▸ **THE PROBLEM**
Without the pictures, repeat all of the data exactly as it appears below.

▸ **RECORDED DATA**

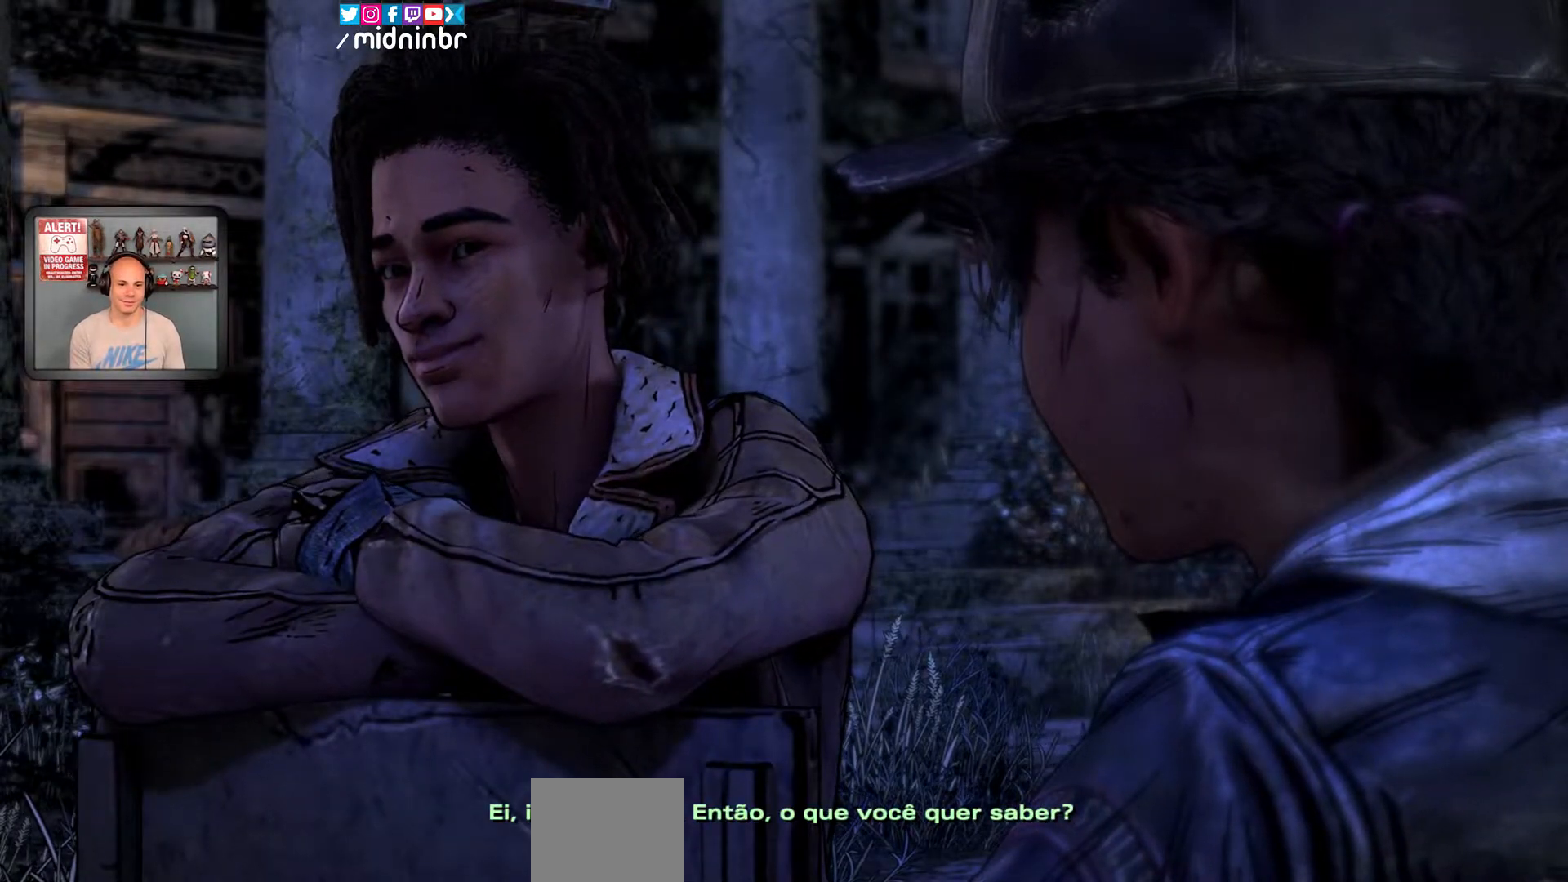
{"buttons": ["X"], "left_stick": "center", "right_stick": "center", "events": []}
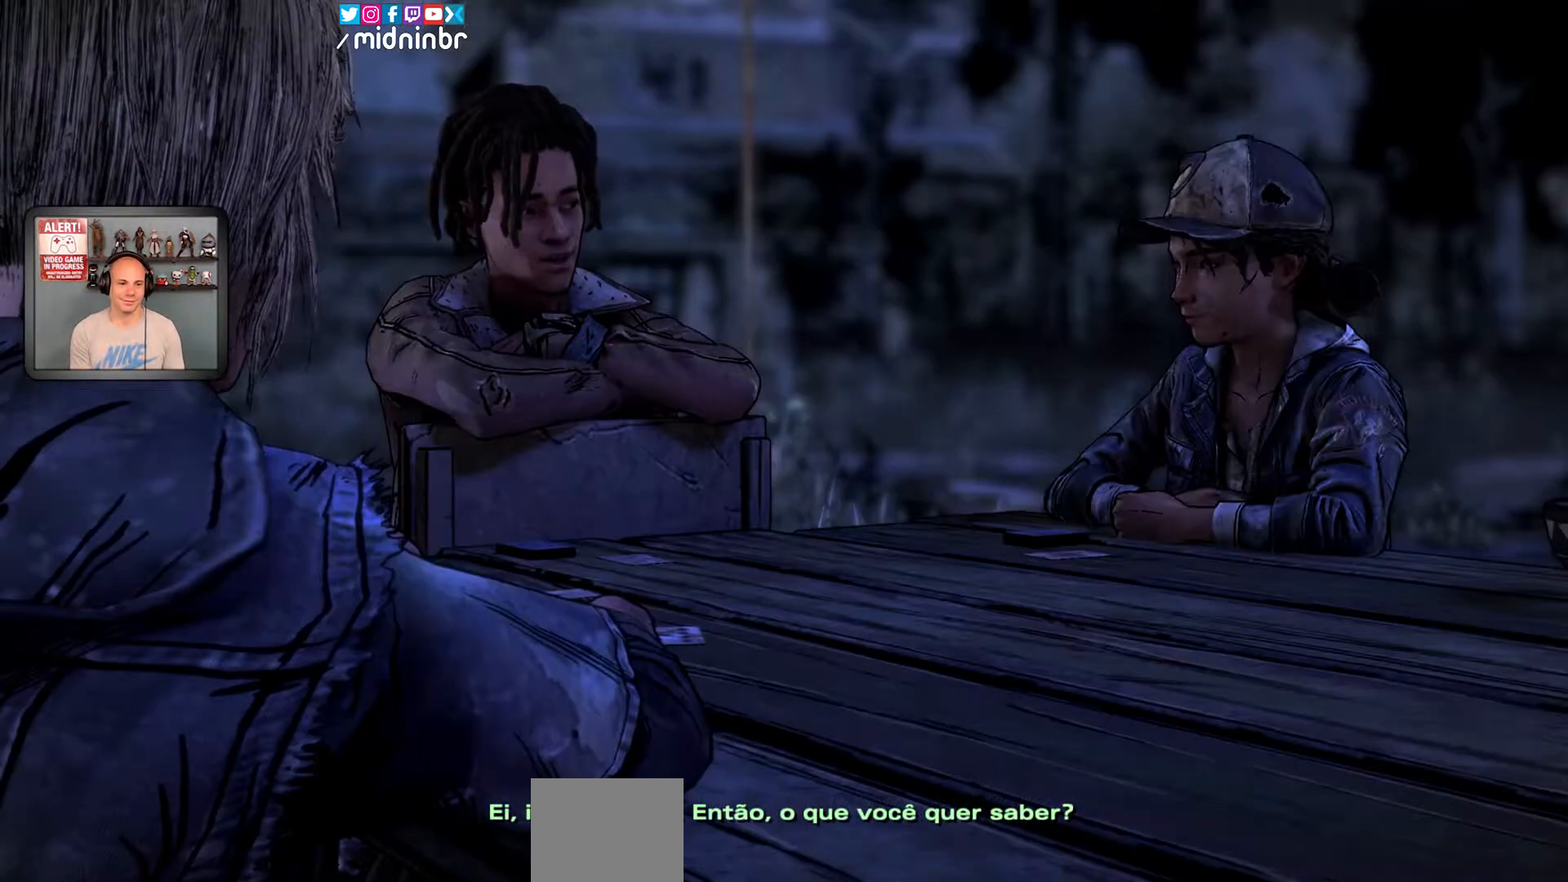
{"buttons": ["X"], "left_stick": "center", "right_stick": "center", "events": []}
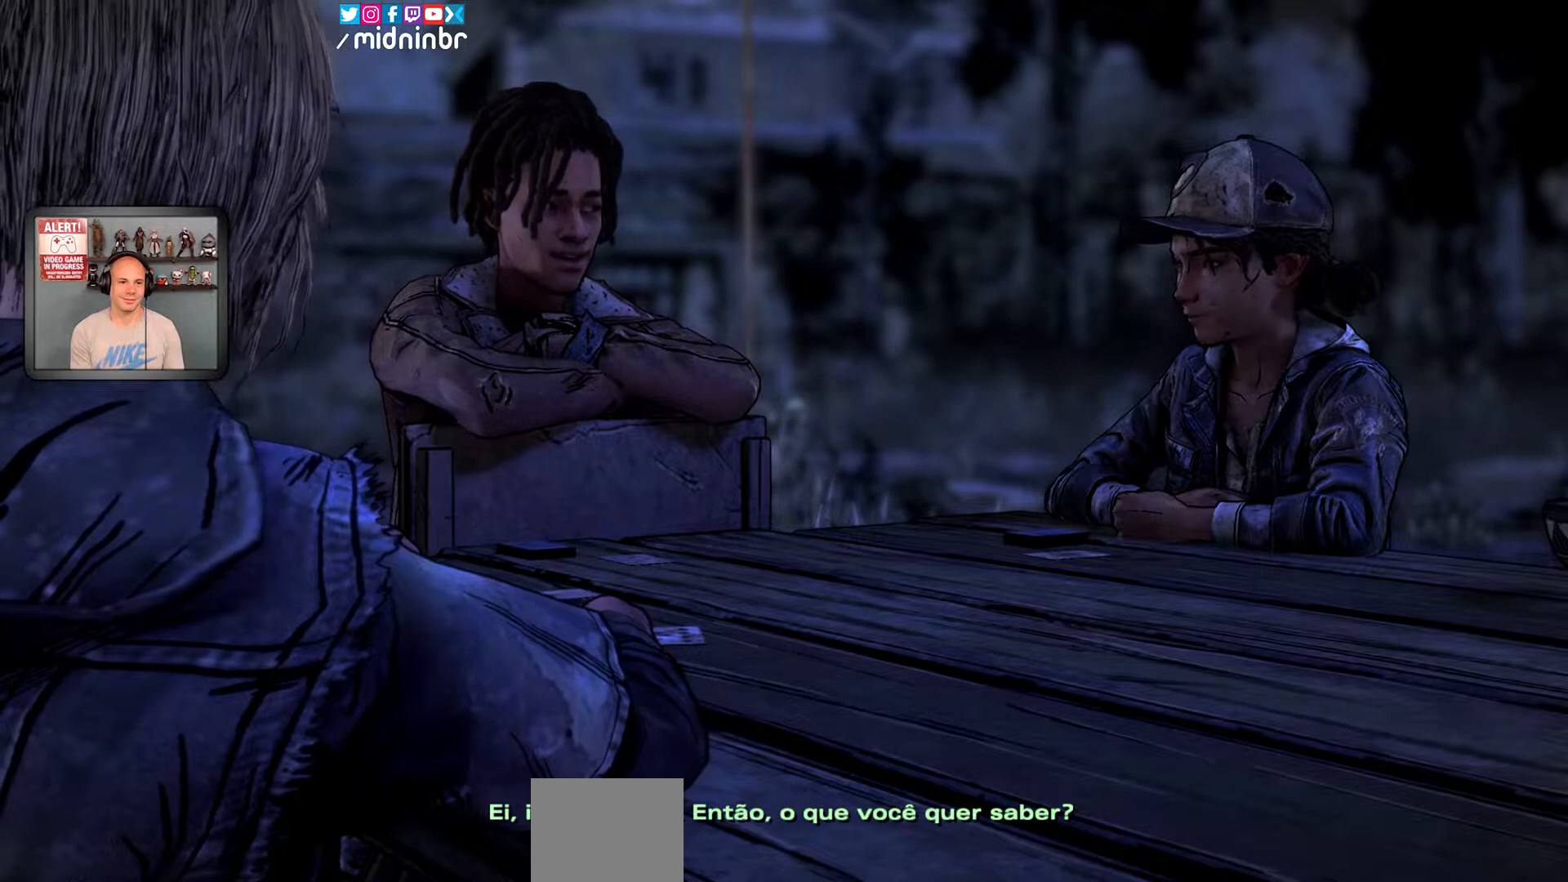
{"buttons": ["X"], "left_stick": "center", "right_stick": "center", "events": []}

▸ **WRITTEN ANSWER**
{"buttons": ["X"], "left_stick": "center", "right_stick": "center", "events": []}
{"buttons": ["X"], "left_stick": "center", "right_stick": "center", "events": []}
{"buttons": ["X"], "left_stick": "center", "right_stick": "center", "events": []}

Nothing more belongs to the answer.